Aim of the exercise:
Reproduce all the records word for word. Omit images.

━━━ Entries shown ━━━

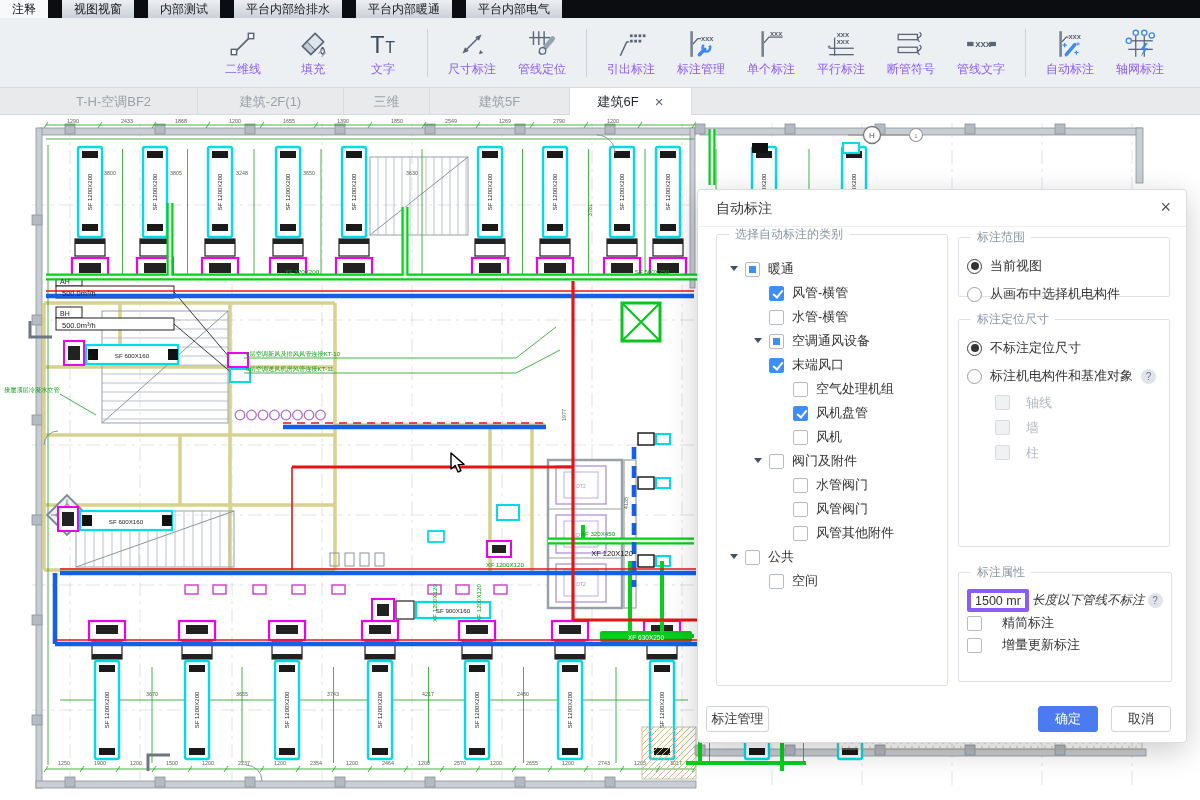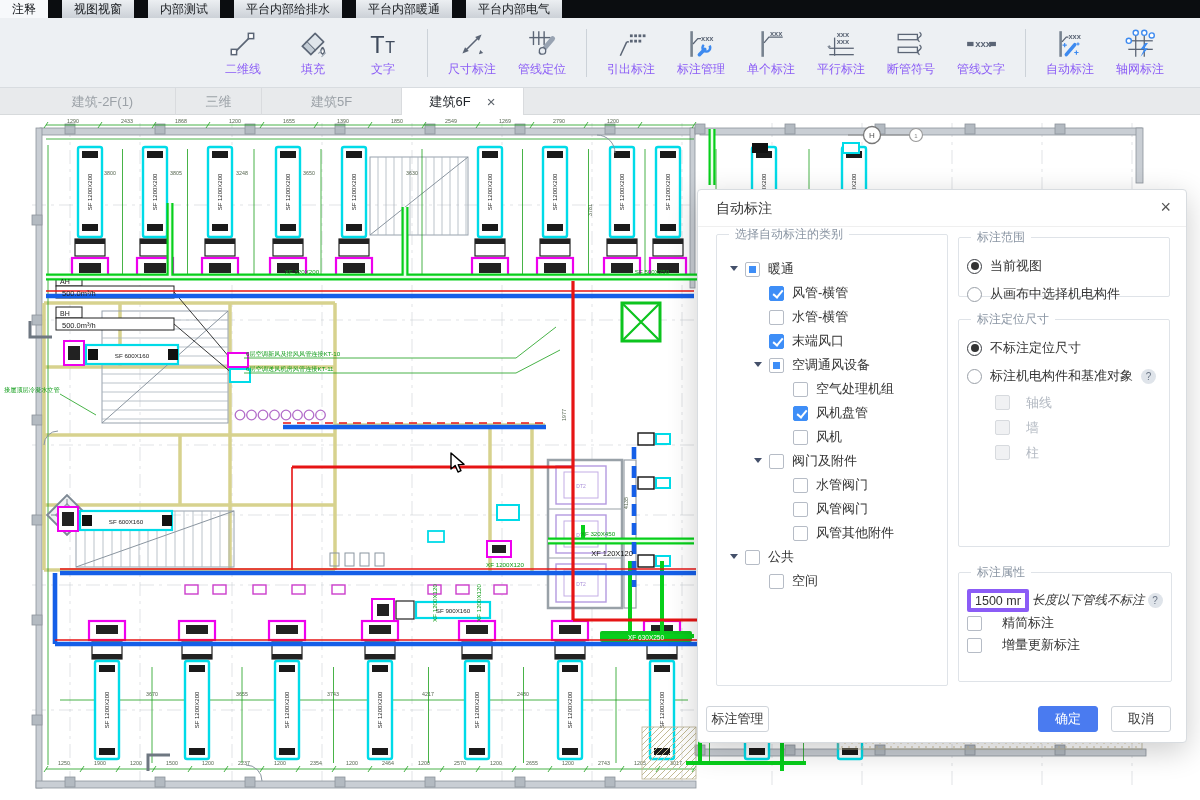--- a/index.html
+++ b/index.html
@@ -282,6 +282,9 @@
     </div>
 
   <div class="doctabs">
+      <div class="dtab" style="width: 168px;">
+        <span>T-H-空调BF2</span>
+      </div>
       <div class="dtab" style="width: 146px;">
         <span>建筑-2F(1)</span>
       </div>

━━━

Exercise answer:
--- a/index.html
+++ b/index.html
@@ -282,6 +282,9 @@
     </div>
 
   <div class="doctabs">
+      <div class="dtab" style="width: 168px;">
+        <span>T-H-空调BF2</span>
+      </div>
       <div class="dtab" style="width: 146px;">
         <span>建筑-2F(1)</span>
       </div>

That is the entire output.